◆ **What you are asked to do**
Only lines holding "terți" are needed; copy each of them from the data below.

Collected data

+ + + + +

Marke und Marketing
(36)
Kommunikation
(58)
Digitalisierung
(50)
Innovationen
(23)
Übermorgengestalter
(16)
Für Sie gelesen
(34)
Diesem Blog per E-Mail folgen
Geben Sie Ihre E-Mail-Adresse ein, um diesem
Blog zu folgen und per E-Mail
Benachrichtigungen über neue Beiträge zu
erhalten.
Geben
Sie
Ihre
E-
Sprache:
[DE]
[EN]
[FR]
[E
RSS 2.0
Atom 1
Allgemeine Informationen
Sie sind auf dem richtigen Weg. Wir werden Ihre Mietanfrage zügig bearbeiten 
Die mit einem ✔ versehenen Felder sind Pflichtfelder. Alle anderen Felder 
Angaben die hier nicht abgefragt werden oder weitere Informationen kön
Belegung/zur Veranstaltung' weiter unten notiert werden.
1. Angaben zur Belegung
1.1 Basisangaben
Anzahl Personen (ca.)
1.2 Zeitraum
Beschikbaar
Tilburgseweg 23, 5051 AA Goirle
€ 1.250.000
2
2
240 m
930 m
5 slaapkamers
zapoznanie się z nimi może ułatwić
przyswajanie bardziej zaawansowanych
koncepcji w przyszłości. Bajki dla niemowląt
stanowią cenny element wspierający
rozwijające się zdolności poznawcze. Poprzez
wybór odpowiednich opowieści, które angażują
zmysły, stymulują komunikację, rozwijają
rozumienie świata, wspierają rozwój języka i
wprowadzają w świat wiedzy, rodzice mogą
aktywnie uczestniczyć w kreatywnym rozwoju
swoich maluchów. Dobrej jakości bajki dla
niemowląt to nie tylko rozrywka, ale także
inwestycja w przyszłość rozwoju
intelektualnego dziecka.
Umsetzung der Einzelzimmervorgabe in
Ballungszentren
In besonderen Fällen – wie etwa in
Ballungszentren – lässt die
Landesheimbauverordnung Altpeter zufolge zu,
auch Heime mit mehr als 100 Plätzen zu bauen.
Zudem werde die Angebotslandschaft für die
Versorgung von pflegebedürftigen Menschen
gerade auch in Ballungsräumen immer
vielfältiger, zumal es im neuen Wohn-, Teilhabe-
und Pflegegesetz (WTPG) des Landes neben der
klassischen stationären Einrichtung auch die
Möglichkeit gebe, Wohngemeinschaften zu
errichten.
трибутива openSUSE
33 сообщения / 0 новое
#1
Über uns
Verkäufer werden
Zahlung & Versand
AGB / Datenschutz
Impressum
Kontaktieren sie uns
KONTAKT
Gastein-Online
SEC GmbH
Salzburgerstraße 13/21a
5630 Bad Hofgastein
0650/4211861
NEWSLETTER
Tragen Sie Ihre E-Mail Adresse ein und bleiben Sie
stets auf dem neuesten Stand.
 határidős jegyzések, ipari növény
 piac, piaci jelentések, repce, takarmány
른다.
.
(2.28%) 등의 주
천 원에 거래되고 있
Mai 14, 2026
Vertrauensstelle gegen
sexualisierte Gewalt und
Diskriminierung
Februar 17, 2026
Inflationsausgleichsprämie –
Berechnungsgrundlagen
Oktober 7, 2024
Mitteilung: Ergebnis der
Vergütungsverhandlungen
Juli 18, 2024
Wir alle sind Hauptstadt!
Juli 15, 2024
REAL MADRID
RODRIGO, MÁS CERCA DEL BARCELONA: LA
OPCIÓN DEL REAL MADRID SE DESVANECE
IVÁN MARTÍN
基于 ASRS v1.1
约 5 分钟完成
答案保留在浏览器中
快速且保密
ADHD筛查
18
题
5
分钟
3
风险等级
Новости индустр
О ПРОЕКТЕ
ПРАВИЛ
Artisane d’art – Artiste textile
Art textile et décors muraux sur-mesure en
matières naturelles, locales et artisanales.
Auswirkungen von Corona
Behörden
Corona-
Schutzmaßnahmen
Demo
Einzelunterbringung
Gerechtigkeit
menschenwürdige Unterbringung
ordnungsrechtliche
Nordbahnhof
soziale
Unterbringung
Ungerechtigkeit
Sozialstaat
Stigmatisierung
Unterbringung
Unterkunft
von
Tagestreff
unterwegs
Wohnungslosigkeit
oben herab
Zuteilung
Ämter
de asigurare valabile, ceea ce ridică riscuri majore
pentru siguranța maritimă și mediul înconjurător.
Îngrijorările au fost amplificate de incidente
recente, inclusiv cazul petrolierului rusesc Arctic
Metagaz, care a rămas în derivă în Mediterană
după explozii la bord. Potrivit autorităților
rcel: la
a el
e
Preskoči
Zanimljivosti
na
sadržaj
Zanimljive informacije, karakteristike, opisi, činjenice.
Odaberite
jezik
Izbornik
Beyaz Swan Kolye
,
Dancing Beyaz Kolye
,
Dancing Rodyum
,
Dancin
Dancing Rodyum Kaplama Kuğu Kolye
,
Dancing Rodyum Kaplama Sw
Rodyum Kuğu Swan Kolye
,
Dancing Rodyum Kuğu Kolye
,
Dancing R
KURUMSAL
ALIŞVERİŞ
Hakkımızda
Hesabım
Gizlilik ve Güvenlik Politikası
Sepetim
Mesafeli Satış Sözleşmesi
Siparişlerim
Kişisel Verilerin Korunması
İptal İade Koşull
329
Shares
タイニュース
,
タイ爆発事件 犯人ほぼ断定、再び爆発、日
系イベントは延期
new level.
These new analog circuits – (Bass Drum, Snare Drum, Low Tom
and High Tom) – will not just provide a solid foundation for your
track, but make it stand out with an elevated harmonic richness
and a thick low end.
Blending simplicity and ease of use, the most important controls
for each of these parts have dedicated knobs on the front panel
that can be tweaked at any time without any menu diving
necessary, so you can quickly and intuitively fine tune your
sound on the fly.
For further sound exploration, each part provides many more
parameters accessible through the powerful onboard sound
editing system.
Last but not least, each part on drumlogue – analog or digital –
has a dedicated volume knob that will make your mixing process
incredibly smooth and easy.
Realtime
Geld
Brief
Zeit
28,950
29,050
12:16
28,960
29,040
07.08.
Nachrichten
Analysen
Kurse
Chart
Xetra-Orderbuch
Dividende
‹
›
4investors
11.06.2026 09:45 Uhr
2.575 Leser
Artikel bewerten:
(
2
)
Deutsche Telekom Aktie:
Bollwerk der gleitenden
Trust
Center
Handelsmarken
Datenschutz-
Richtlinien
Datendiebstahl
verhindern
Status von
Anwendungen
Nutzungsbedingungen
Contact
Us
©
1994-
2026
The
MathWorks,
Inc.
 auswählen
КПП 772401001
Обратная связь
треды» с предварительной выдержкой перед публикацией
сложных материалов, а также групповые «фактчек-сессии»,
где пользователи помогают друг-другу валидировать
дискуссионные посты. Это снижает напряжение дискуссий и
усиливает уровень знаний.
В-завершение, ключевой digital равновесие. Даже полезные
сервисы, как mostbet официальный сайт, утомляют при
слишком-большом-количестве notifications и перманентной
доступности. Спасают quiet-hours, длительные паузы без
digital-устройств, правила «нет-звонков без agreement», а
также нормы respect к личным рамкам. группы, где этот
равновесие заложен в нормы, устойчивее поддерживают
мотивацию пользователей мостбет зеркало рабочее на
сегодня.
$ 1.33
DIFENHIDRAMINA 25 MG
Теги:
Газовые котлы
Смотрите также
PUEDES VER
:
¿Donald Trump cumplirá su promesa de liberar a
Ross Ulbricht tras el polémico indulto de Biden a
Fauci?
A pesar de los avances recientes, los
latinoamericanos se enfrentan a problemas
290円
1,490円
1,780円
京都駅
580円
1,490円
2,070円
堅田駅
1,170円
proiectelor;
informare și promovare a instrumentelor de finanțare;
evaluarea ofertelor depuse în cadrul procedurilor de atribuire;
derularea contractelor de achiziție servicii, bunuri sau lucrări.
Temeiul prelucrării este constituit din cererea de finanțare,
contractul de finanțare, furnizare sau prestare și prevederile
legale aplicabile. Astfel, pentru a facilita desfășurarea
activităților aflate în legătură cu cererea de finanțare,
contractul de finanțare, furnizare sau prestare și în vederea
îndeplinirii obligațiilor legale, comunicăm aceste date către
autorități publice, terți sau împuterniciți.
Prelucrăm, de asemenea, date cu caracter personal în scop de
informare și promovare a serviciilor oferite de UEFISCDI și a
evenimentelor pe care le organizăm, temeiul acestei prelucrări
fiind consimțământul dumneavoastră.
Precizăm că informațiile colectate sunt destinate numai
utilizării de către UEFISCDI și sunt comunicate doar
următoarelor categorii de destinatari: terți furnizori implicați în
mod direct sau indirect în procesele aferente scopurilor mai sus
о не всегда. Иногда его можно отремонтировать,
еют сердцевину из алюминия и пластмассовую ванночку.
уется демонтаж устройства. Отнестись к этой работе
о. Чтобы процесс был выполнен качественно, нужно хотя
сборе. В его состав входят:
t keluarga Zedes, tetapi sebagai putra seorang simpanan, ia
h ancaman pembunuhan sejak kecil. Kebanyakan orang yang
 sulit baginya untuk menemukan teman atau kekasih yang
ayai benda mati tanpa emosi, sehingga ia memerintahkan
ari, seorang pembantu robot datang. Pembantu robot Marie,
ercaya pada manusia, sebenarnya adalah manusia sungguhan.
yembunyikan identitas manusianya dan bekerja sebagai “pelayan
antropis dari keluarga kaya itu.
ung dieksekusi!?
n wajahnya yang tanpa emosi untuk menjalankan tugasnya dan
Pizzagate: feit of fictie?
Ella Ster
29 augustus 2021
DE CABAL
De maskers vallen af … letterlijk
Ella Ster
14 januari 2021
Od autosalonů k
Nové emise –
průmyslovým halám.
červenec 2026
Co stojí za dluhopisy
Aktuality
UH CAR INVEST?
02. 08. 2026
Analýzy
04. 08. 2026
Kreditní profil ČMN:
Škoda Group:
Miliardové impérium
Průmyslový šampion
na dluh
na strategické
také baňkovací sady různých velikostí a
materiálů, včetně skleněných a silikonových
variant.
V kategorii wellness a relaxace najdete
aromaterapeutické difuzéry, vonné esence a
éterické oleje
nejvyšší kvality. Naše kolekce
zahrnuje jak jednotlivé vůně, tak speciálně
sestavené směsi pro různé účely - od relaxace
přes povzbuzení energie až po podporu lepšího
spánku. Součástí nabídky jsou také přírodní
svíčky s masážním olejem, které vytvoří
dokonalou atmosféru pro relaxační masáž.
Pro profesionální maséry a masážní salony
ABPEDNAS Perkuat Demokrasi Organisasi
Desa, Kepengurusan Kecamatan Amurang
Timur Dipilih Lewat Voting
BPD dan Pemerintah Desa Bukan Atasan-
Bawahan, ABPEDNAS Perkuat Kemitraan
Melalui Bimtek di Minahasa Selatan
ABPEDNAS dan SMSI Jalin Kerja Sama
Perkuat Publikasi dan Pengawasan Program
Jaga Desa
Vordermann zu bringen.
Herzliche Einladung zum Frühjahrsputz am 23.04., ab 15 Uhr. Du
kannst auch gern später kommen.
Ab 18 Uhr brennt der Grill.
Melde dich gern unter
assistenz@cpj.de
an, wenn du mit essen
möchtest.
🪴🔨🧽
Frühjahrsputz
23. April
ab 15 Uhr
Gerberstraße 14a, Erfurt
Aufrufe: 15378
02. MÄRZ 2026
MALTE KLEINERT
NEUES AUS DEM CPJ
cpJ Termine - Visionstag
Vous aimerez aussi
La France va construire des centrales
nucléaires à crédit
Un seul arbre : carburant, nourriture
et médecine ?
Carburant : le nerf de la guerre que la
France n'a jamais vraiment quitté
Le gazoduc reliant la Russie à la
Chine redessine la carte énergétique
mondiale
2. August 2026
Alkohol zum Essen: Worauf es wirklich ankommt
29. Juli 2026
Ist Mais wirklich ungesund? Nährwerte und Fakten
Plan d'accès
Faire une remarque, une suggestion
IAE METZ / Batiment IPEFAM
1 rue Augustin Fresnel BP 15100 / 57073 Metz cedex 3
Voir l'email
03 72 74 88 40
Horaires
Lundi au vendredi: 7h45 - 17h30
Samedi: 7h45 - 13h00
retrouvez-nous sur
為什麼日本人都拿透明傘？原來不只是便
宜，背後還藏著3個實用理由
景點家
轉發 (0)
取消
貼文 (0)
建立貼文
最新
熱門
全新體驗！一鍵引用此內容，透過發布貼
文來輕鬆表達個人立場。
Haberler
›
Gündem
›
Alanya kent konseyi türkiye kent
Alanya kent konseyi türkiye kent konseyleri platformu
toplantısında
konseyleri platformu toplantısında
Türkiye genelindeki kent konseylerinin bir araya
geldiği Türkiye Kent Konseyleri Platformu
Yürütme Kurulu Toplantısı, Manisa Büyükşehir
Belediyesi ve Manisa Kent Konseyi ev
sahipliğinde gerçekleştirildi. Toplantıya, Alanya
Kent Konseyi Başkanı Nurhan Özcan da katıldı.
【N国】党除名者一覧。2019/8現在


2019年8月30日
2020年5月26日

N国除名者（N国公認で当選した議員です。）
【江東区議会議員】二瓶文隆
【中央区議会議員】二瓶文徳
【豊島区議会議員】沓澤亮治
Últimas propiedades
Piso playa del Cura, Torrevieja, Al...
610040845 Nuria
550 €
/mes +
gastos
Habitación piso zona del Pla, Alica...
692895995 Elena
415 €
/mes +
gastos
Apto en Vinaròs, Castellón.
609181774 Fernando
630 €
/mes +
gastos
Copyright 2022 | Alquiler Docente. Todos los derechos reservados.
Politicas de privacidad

+ + + + +

◆ **Task response**
autorități publice, terți sau împuterniciți.
următoarelor categorii de destinatari: terți furnizori implicați în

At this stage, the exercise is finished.